» **WORK REQUEST**
For the data below, work out how many lines include the string "with" and report only the number.

Collection entries
================================
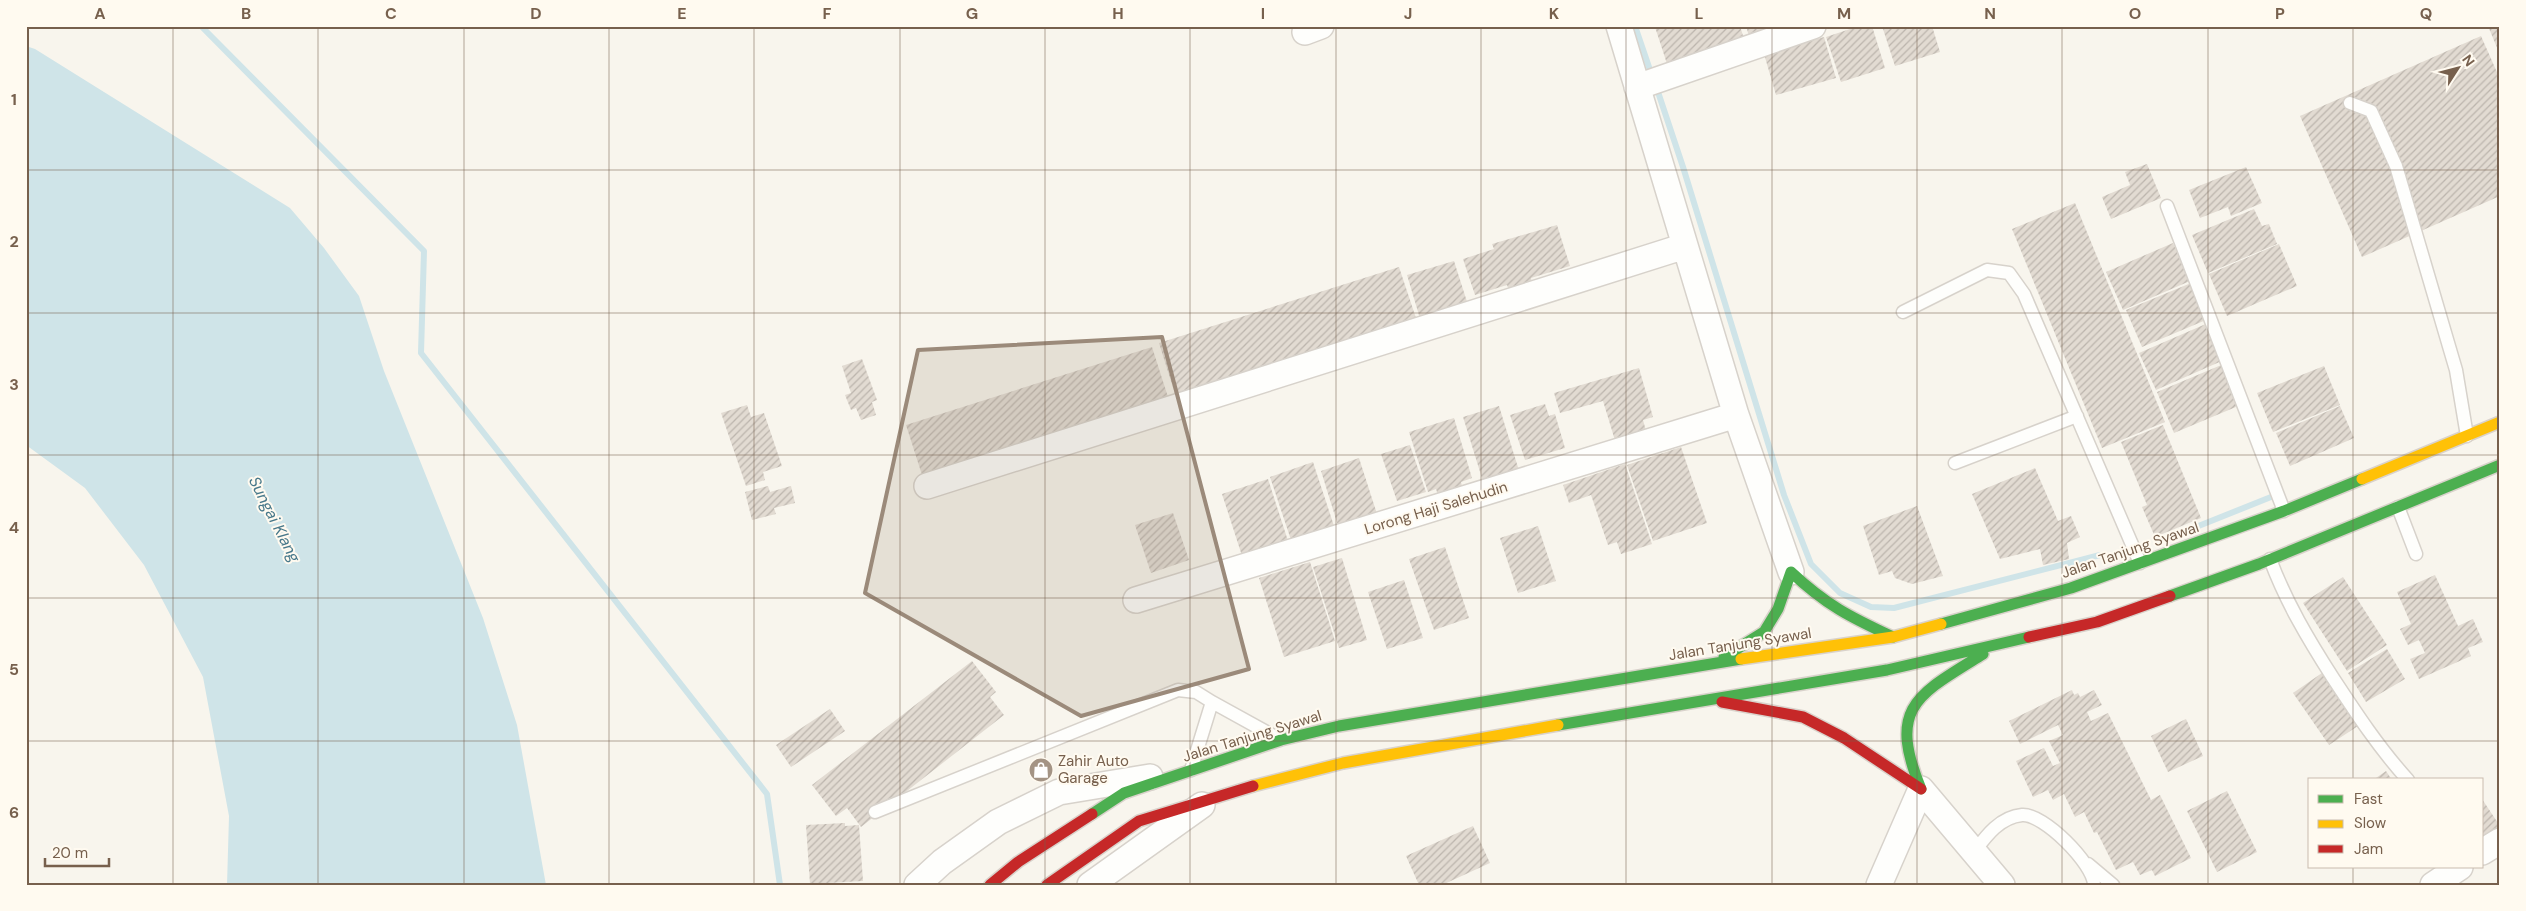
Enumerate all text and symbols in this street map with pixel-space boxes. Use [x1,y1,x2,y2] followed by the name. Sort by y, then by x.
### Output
[94,3,106,24] text: A
[241,3,251,24] text: B
[385,3,397,24] text: C
[530,3,542,24] text: D
[677,3,687,24] text: E
[823,3,832,24] text: F
[966,3,978,24] text: G
[1112,3,1124,24] text: H
[1261,3,1265,24] text: I
[1404,3,1412,24] text: J
[1549,3,1560,24] text: K
[1695,3,1704,24] text: L
[1837,3,1851,24] text: M
[1984,3,1996,24] text: N
[2129,3,2141,24] text: O
[2275,3,2285,24] text: P
[2420,3,2432,24] text: Q
[2434,42,2484,92] north arrow
[2458,51,2479,70] text: N
[11,89,17,110] text: 1
[9,231,19,252] text: 2
[9,374,19,395] text: 3
[244,473,306,567] water label: Sungai Klang
[1362,477,1510,539] street label: Lorong Haji Salehudin
[9,517,19,538] text: 4
[2059,517,2201,583] street label: Jalan Tanjung Syawal
[1667,623,1813,665] street label: Jalan Tanjung Syawal
[9,659,19,680] text: 5
[1180,705,1324,767] street label: Jalan Tanjung Syawal
[1058,751,1129,788] place label: Zahir Auto Garage
[1028,757,1054,783] shop icon: Zahir Auto Garage
[2308,778,2484,868] legend
[2354,789,2383,809] text: Fast
[9,802,19,823] text: 6
[2354,813,2387,833] text: Slow
[45,836,109,868] scale bar
[2354,839,2383,859] text: Jam
[52,843,88,863] text: 20 m

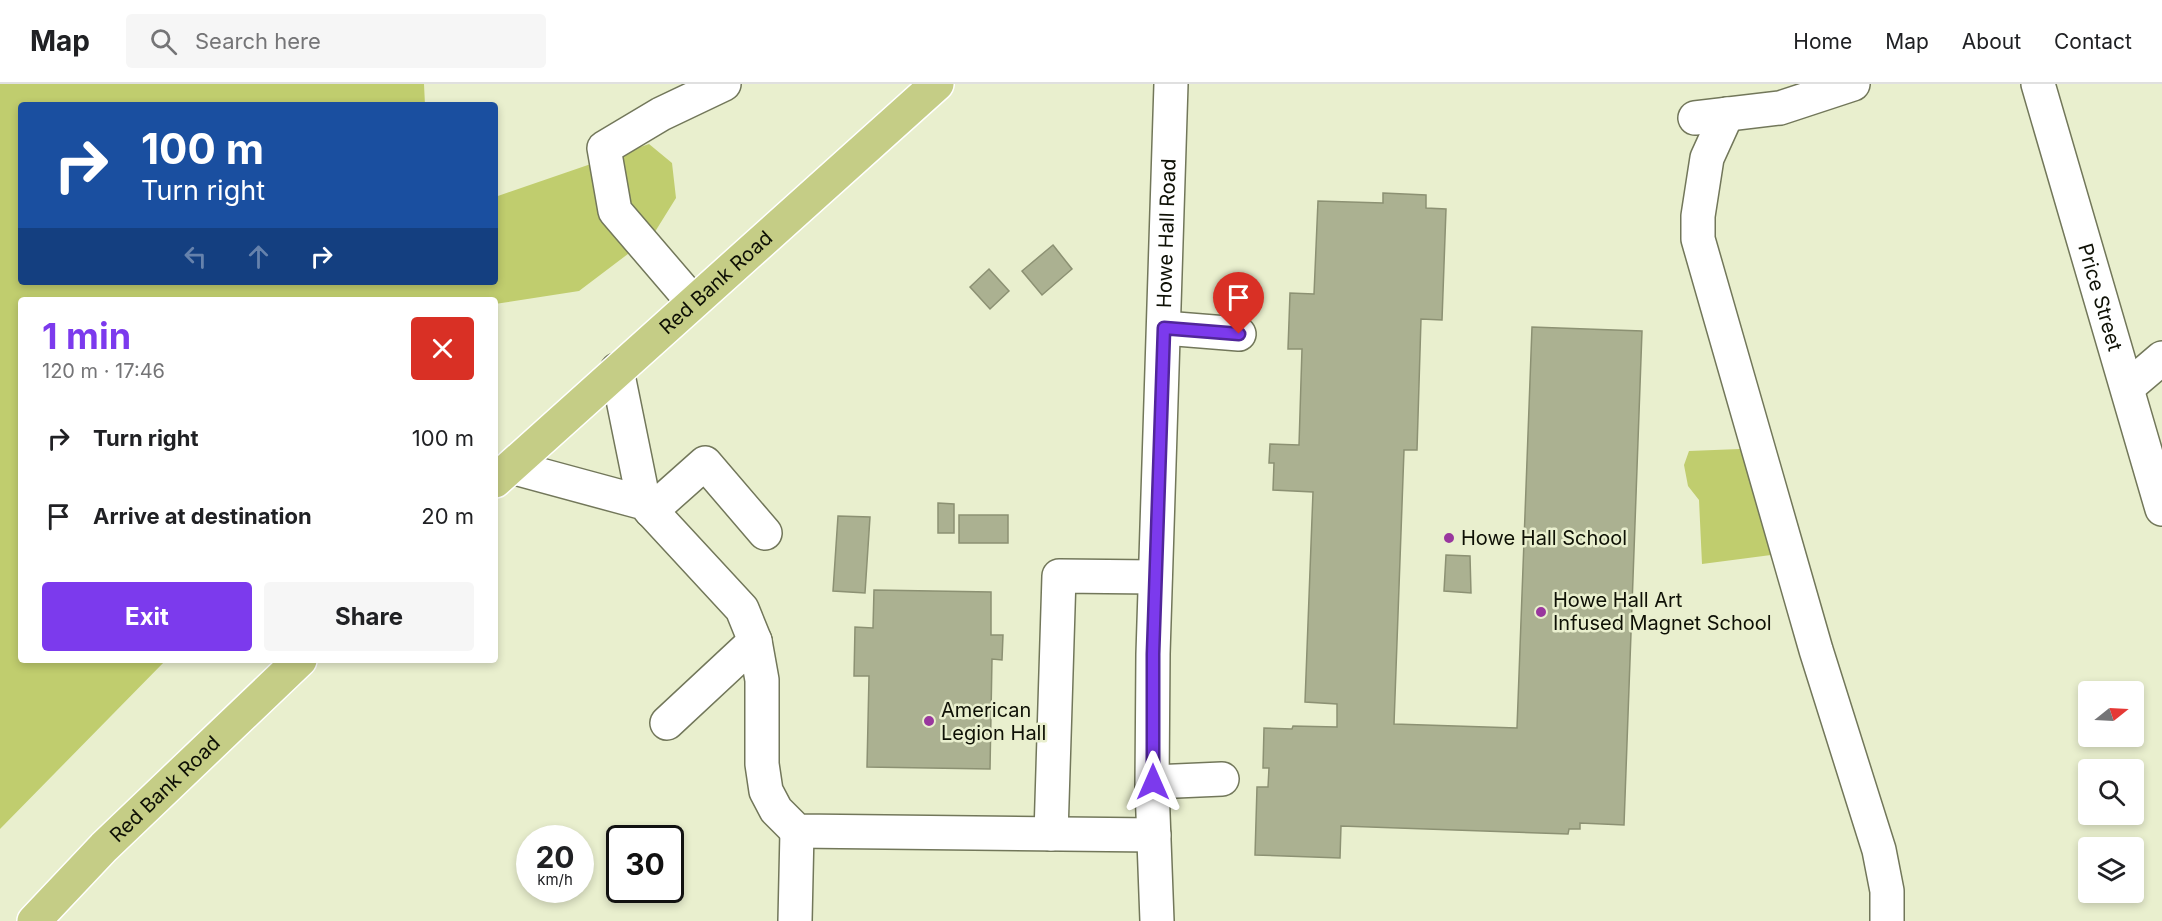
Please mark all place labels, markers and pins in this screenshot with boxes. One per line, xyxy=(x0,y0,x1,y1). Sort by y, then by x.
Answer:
================================
» **EXERCISE RESULT**
2